9 APOSTROPHE Addressing someone absent or dead or something nonhuman as if that person or thing were present and alive and could reply to what is being said

10 Apostrophe Western Wind Western wind, when wilt thou blow,
The small rain down can rain? Christ! If my lover were in my arms, And I in my bed again!

11 SYNECDOCHE SYNECDOCHE: a figure of speech in which a part of something is used to represent the whole. (e.g. long arm of the law) When creating a synecdoche, you must always use a part that relates directly to the whole. For example: A fleet of ships = “forty sails” (sails are part of the whole, or ships) Athlete = “muscles” (athletes have developed muscles)

12 METONYMY METONYMY: a figure of speech in which one thing is represented by another that is commonly and often physically associated with it. use of something closely related for the thing actually meant: The White House issued a statement today. “White House” is a metonymy for the government. Notice that this cannot be synecdoche, because “government” is not a part of the term “white house”.

13 CAVEAT The various figures of speech blend into each other, and it sometimes is difficult to classify a specific example as definitely metaphor or symbol, symbolism or allegory, understatement or irony, irony or paradox. Often a given example may exemplify two or more figures at once (e.g. “wire and wood” in “The Guitarist Tunes Up” =synecdoche and personification). The important consideration in reading poetry is not that we classify figures definitely but that we construe them correctly.
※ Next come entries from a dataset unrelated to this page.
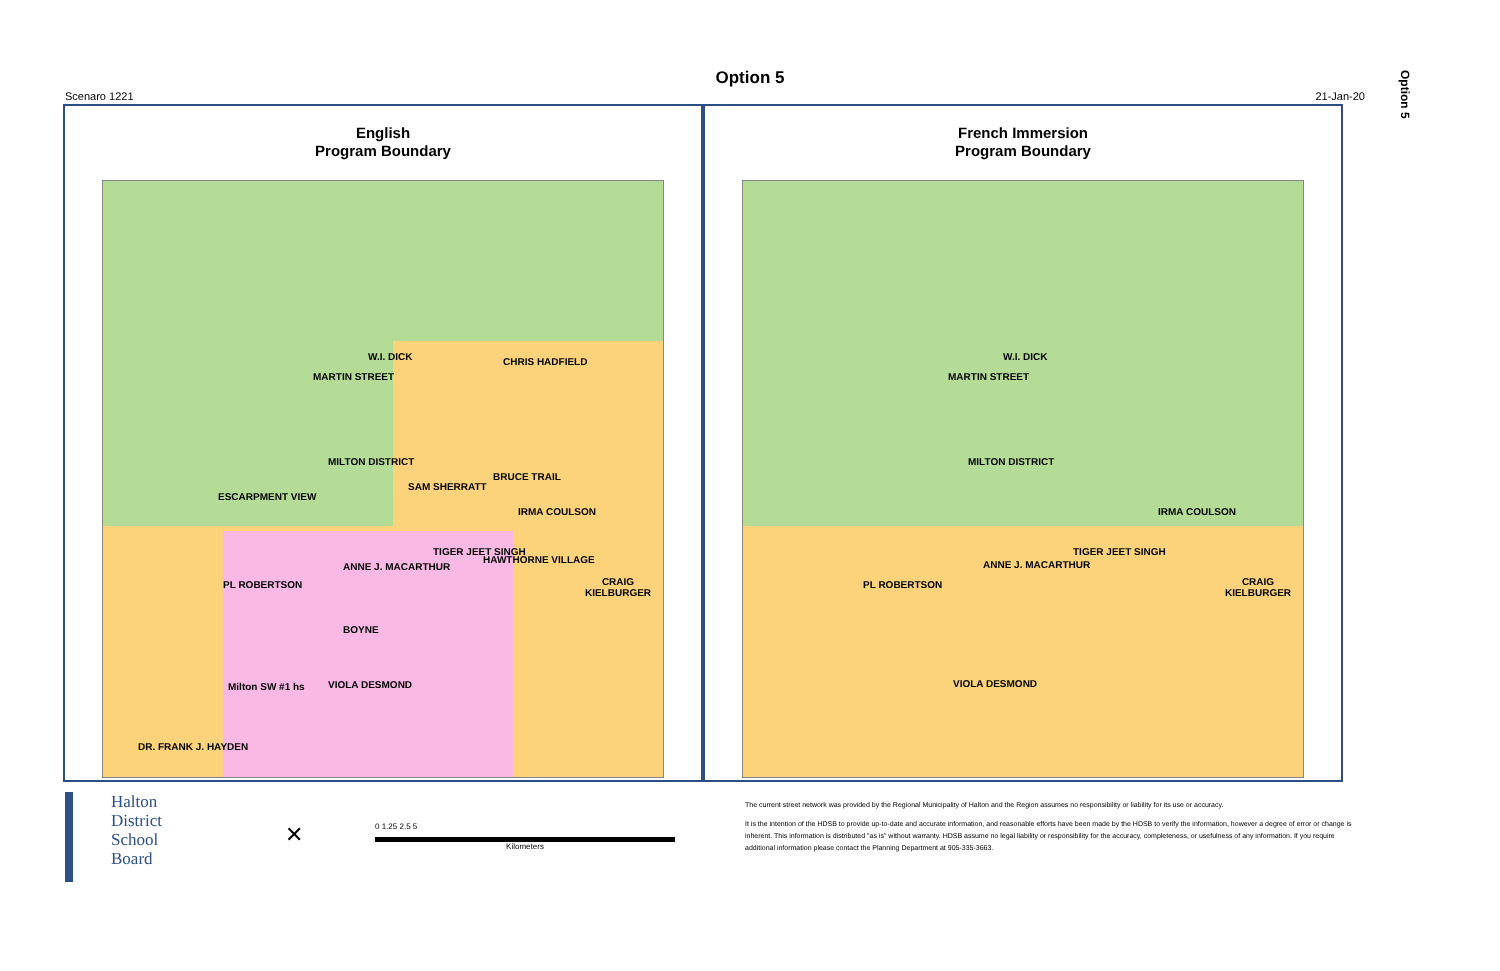Option 5
Option 5
Scenaro 1221 21-Jan-20
English
Program Boundary
MILTON DISTRICT
CRAIG KIELBURGER
Milton SW #1 hs
DR. FRANK J. HAYDEN
MARTIN STREET
W.I. DICK CHRIS HADFIELD
ESCARPMENT VIEW
SAM SHERRATT
BRUCE TRAIL
IRMA COULSON
ANNE J. MACARTHUR
TIGER JEET SINGH
HAWTHORNE VILLAGE
PL ROBERTSON
BOYNE
VIOLA DESMOND
French Immersion
Program Boundary
MILTON DISTRICT
CRAIG KIELBURGER
MARTIN STREET
W.I. DICK
IRMA COULSON
ANNE J. MACARTHUR
TIGER JEET SINGH
PL ROBERTSON
VIOLA DESMOND
Halton
District
School
Board
✕
0 1.25 2.5 5
Kilometers
The current street network was provided by the Regional Municipality of Halton and the Region assumes no responsibility or liability for its use or accuracy.
It is the intention of the HDSB to provide up-to-date and accurate information, and reasonable efforts have been made by the HDSB to verify the information, however a degree of error or change is
inherent. This information is distributed "as is" without warranty. HDSB assume no legal liability or responsibility for the accuracy, completeness, or usefulness of any information. If you require
additional information please contact the Planning Department at 905-335-3663.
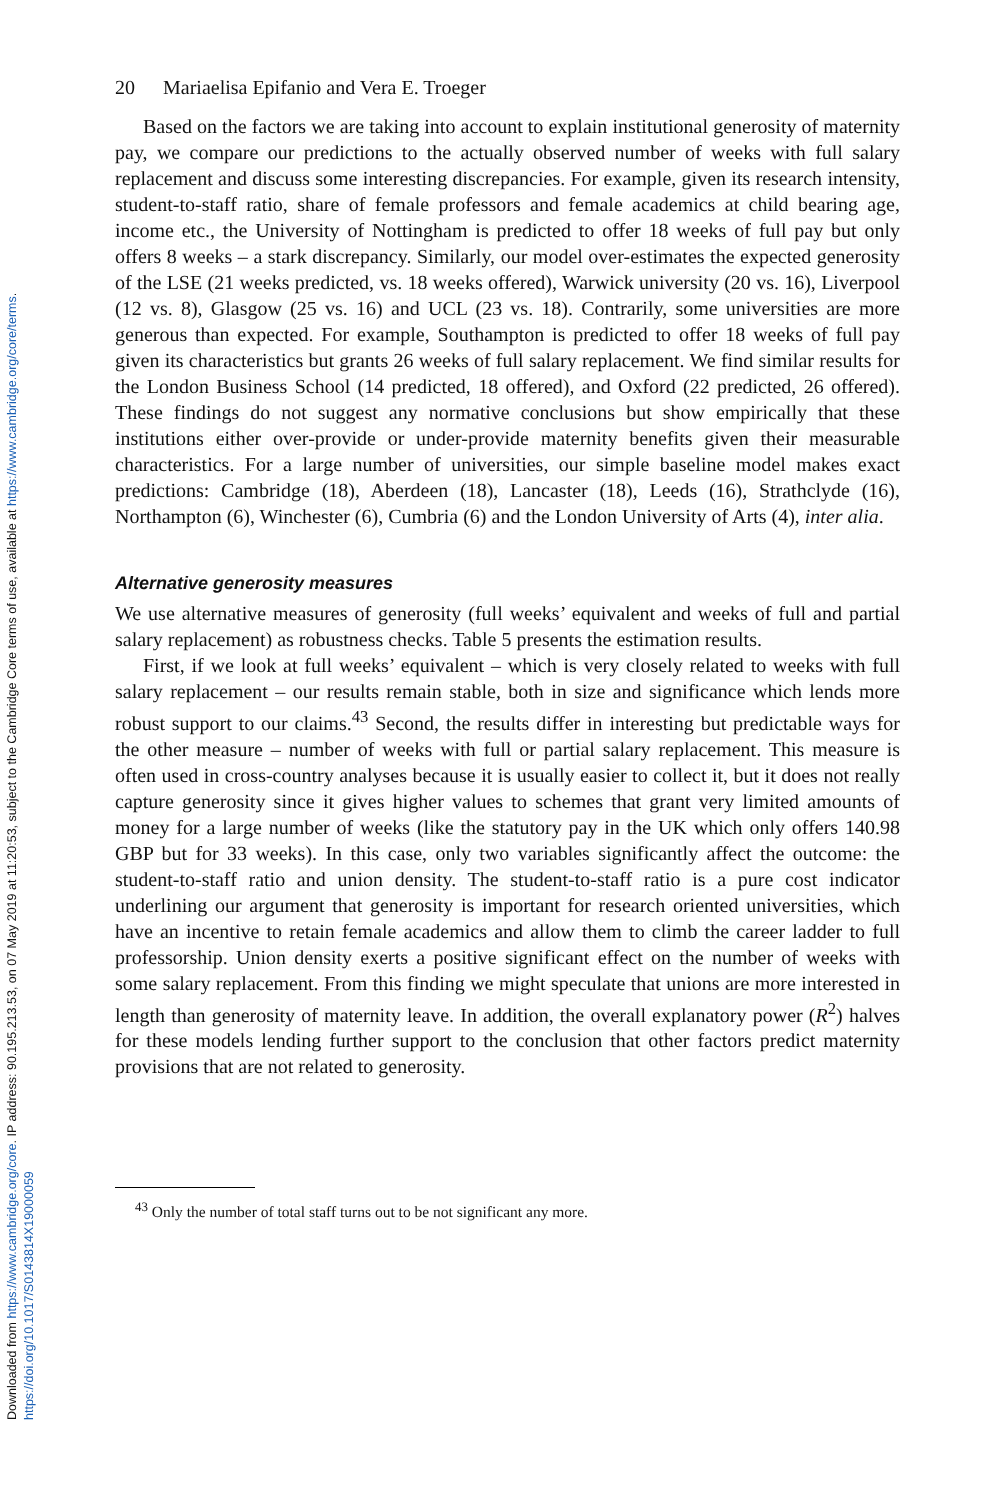Downloaded from https://www.cambridge.org/core. IP address: 90.195.213.53, on 07 May 2019 at 11:20:53, subject to the Cambridge Core terms of use, available at https://www.cambridge.org/core/terms.
https://doi.org/10.1017/S0143814X19000059
20 Mariaelisa Epifanio and Vera E. Troeger
Based on the factors we are taking into account to explain institutional generosity of maternity pay, we compare our predictions to the actually observed number of weeks with full salary replacement and discuss some interesting discrepancies. For example, given its research intensity, student-to-staff ratio, share of female professors and female academics at child bearing age, income etc., the University of Nottingham is predicted to offer 18 weeks of full pay but only offers 8 weeks – a stark discrepancy. Similarly, our model over-estimates the expected generosity of the LSE (21 weeks predicted, vs. 18 weeks offered), Warwick university (20 vs. 16), Liverpool (12 vs. 8), Glasgow (25 vs. 16) and UCL (23 vs. 18). Contrarily, some universities are more generous than expected. For example, Southampton is predicted to offer 18 weeks of full pay given its characteristics but grants 26 weeks of full salary replacement. We find similar results for the London Business School (14 predicted, 18 offered), and Oxford (22 predicted, 26 offered). These findings do not suggest any normative conclusions but show empirically that these institutions either over-provide or under-provide maternity benefits given their measurable characteristics. For a large number of universities, our simple baseline model makes exact predictions: Cambridge (18), Aberdeen (18), Lancaster (18), Leeds (16), Strathclyde (16), Northampton (6), Winchester (6), Cumbria (6) and the London University of Arts (4), inter alia.
Alternative generosity measures
We use alternative measures of generosity (full weeks’ equivalent and weeks of full and partial salary replacement) as robustness checks. Table 5 presents the estimation results.
First, if we look at full weeks’ equivalent – which is very closely related to weeks with full salary replacement – our results remain stable, both in size and significance which lends more robust support to our claims.<sup>43</sup> Second, the results differ in interesting but predictable ways for the other measure – number of weeks with full or partial salary replacement. This measure is often used in cross-country analyses because it is usually easier to collect it, but it does not really capture generosity since it gives higher values to schemes that grant very limited amounts of money for a large number of weeks (like the statutory pay in the UK which only offers 140.98 GBP but for 33 weeks). In this case, only two variables significantly affect the outcome: the student-to-staff ratio and union density. The student-to-staff ratio is a pure cost indicator underlining our argument that generosity is important for research oriented universities, which have an incentive to retain female academics and allow them to climb the career ladder to full professorship. Union density exerts a positive significant effect on the number of weeks with some salary replacement. From this finding we might speculate that unions are more interested in length than generosity of maternity leave. In addition, the overall explanatory power (R<sup>2</sup>) halves for these models lending further support to the conclusion that other factors predict maternity provisions that are not related to generosity.
<sup>43</sup> Only the number of total staff turns out to be not significant any more.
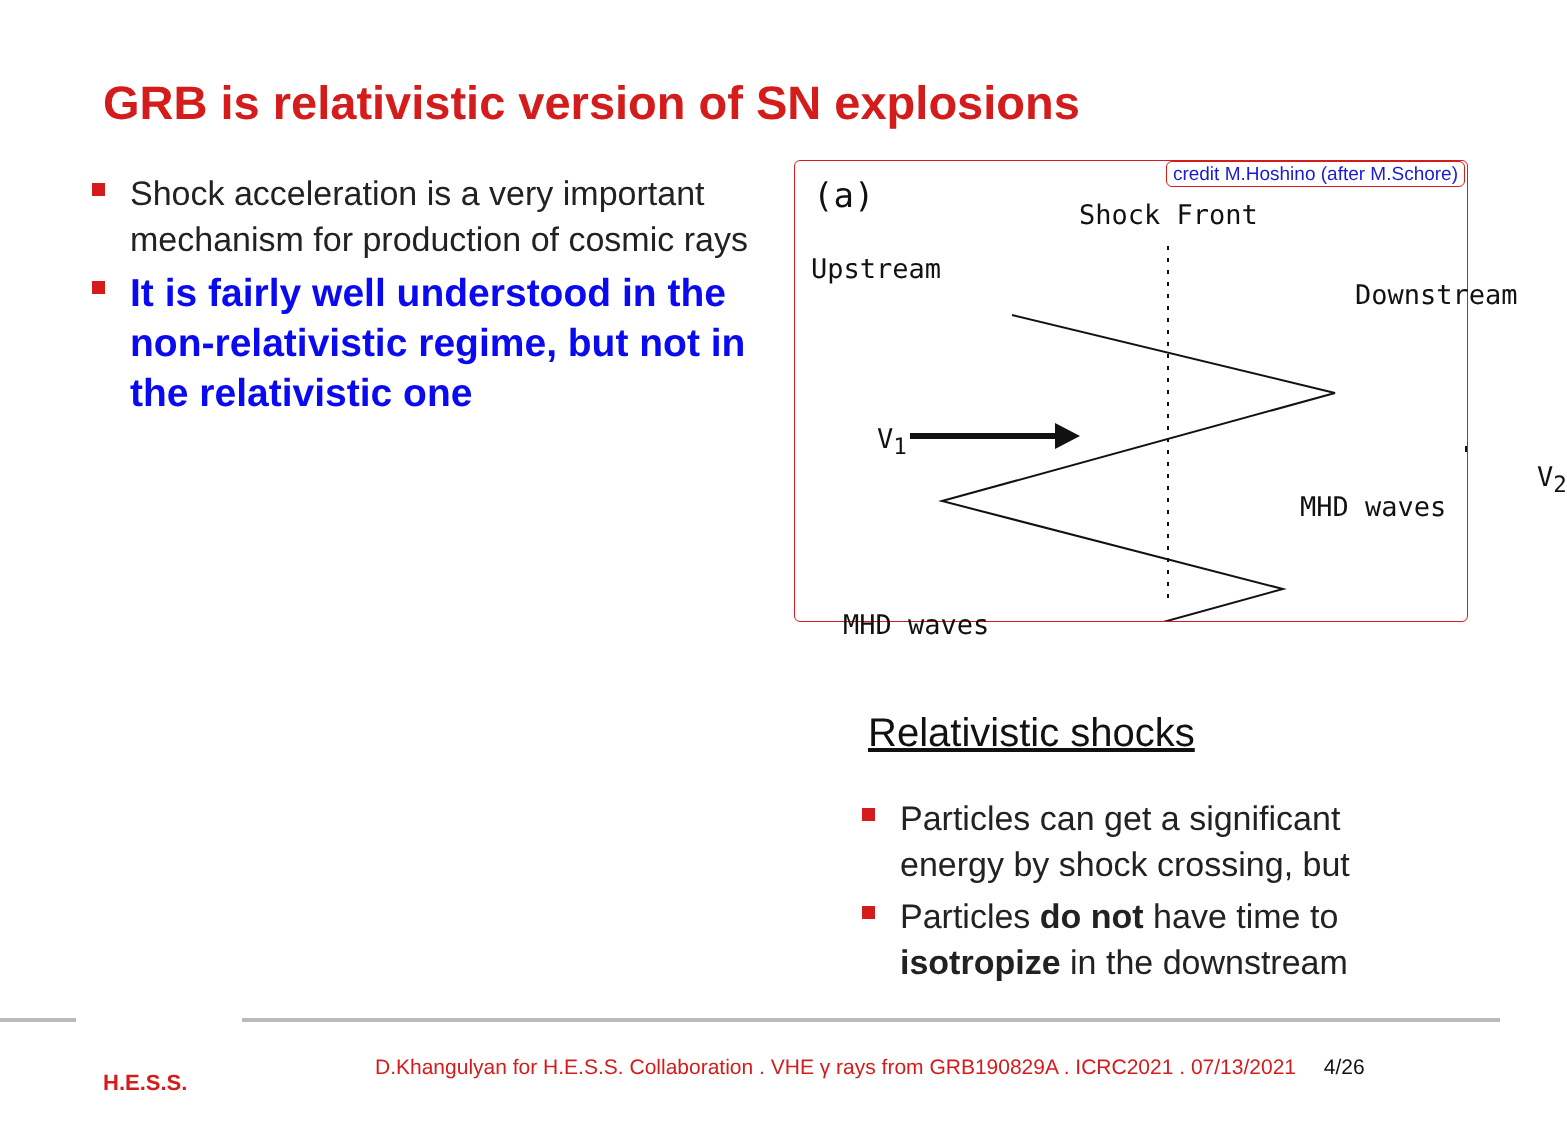GRB is relativistic version of SN explosions
Shock acceleration is a very important mechanism for production of cosmic rays
It is fairly well understood in the non-relativistic regime, but not in the relativistic one
credit M.Hoshino (after M.Schore)
(a) Shock Front
Upstream
Downstream
V<sub>1</sub>
MHD waves
V<sub>2</sub>
MHD waves
Relativistic shocks
Particles can get a significant energy by shock crossing, but
Particles do not have time to isotropize in the downstream
H.E.S.S.
D.Khangulyan for H.E.S.S. Collaboration . VHE γ rays from GRB190829A . ICRC2021 . 07/13/2021 4/26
14 PURPOSES FOR FIGURATIVE LANGUAGE
Affords us imaginative pleasure; imagination = the faculty of mind that proceeds by sudden leaps from one point to another Brings additional imagery, making the abstract concrete; multiplying the sense appeal Adding emotional intensity; conveying attitudes along with information Means of concentration; a way of saying much in brief compass

15 EXAMPLES – literal or figurative?
1. O tenderly the haughty day Fills his blue urn with fire. 2. It is with words as with sunbeams—the more they are condensed, the deeper they burn 3. The pen is mightier than the sword 4. The strongest oaths are straw To the fire i’ the blood. 5. The Cambridge ladies Live in furnished souls 6. Dorothy’s eyes, with their long brown lashes, looked very much like her mother’s. 7. The tawny-hided desert crouches watching her. 8. Let us eat and drink, for tomorrow we shall die. 9. Let us eat and drink, for tomorrow we may die.